What are your horse power goals? You mention you don't want Td04 since you would want a 19t, but then you talk of doing a T25/28 hybrid, which would only but you in the 15t ballpark. For $400 you could bolt on a Td04-15t and have the same level of performance has the T25/28 hybrid with none of the headache (or risk) of doing the work yourself.
If you eventual plan is to go: T25>T25/28 Hybrid>Full T28 then personally I think that's a waste, you are going to end up paying to get it balanced twice, and close to twice the work.
Figure how much you are willing to spend max and where you want to end up horsepower wise and go from there.

Your current T25 holds 16 PSI from 2200 to red line in every gear?

Kei
10-04-12, 10:30 AM
a T25 will hold 1 bar (15/16psi) at 6k but it's beyond the choke line on the compressor map so its well inefficient at that point and will generate an awful lot of heat.

I too am of the camp that won't bother with the TD04. (I even had one with all the parts needed to fit it, lived under my bed for a year before i sold it on to a friend) I wanted a Gpopshop Big T28 too but i can't see the point in it for me as it's beyond where i want to go. I don't want to start messing with my fuel system as it'll throw everything out. (mpg on the SID potentially less efficient etc) A hybrid T25/28 like pontius is suggesting sounded like the ideal turbo for me as it would be less stressed at the top end of stage 3 vs a standard unit.
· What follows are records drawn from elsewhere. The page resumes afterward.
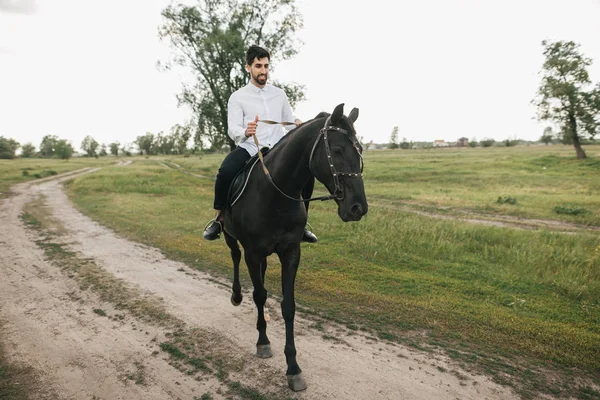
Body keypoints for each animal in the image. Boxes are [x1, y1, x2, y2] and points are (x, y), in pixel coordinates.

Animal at [223, 103, 368, 390]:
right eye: (337, 150)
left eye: (359, 150)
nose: (358, 207)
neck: (274, 193)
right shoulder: (253, 253)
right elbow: (259, 294)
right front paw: (263, 343)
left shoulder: (291, 253)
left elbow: (288, 306)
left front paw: (293, 368)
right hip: (230, 236)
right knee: (234, 256)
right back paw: (236, 296)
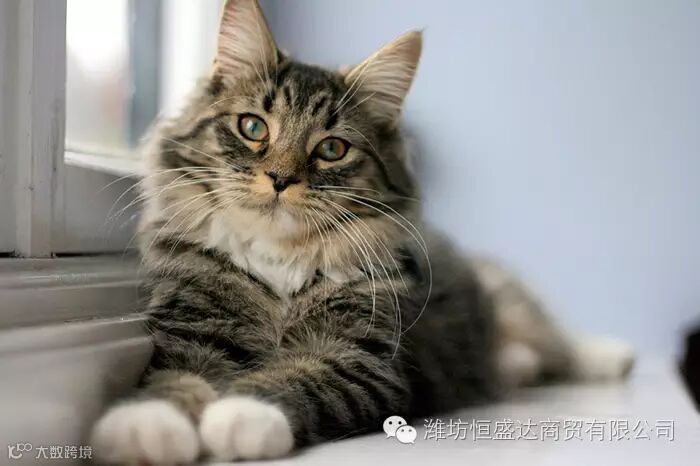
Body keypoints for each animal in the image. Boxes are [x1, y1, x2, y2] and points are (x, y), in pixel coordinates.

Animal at [91, 0, 634, 463]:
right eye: (253, 127)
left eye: (332, 149)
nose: (281, 179)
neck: (278, 259)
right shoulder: (192, 327)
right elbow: (170, 379)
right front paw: (144, 427)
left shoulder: (362, 358)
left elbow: (295, 381)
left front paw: (239, 416)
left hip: (515, 304)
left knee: (560, 342)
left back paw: (611, 356)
I swear i've seen some dyno plots somewhere for the hybrid achieving around 320 crank. Considering people somehow managed to squeeze 340hp out of a TD04-19T built around a no.5 housing, makes me wonder if its something to do with the actual wheel design rather than wheel size. (number 5 being a 5 sq.cm housing vs the T25 .49a/R which equates to 7 sq.cm)

A T25 hotside
http://i1142.photobucket.com/albums/n605/_-Kei-_/SAAB/Mods/IMG_3550.jpg

Vs a TD04 hot side
http://i1142.photobucket.com/albums/n605/_-Kei-_/SAAB/Mods/TD04-4.jpg

smut
11-04-12, 10:47 AM
I think that this is a great thread so I hope you,PONTIUS will continue to post us on your build .Its great to see what can be done on the cheap.I sometimes wish Id taken that route although my HP goals are too high for the T25. CARRY ON!

Demusku
13-04-12, 02:39 AM
I threw a T25 in mine untill i had the money to do the full T28 upgrade, think it was $800. I wanted to go with a direct fit since i dont have much time to play with making things work. I've had the T28(both wheels changed) for about a week now and so far im very happy with it. Have cold air intake and stock exhaust, still waiting for my exhaust to get here, and no tune yet. But with this setup spools about 2800 rpms and hold boost well through out all gears although i only had her up to a little over 100mph.

IDK if this helps anything i read through kinda quick but it felt a bit like a debate i was having with myself on what to do with my turbo after the original crapped the bed.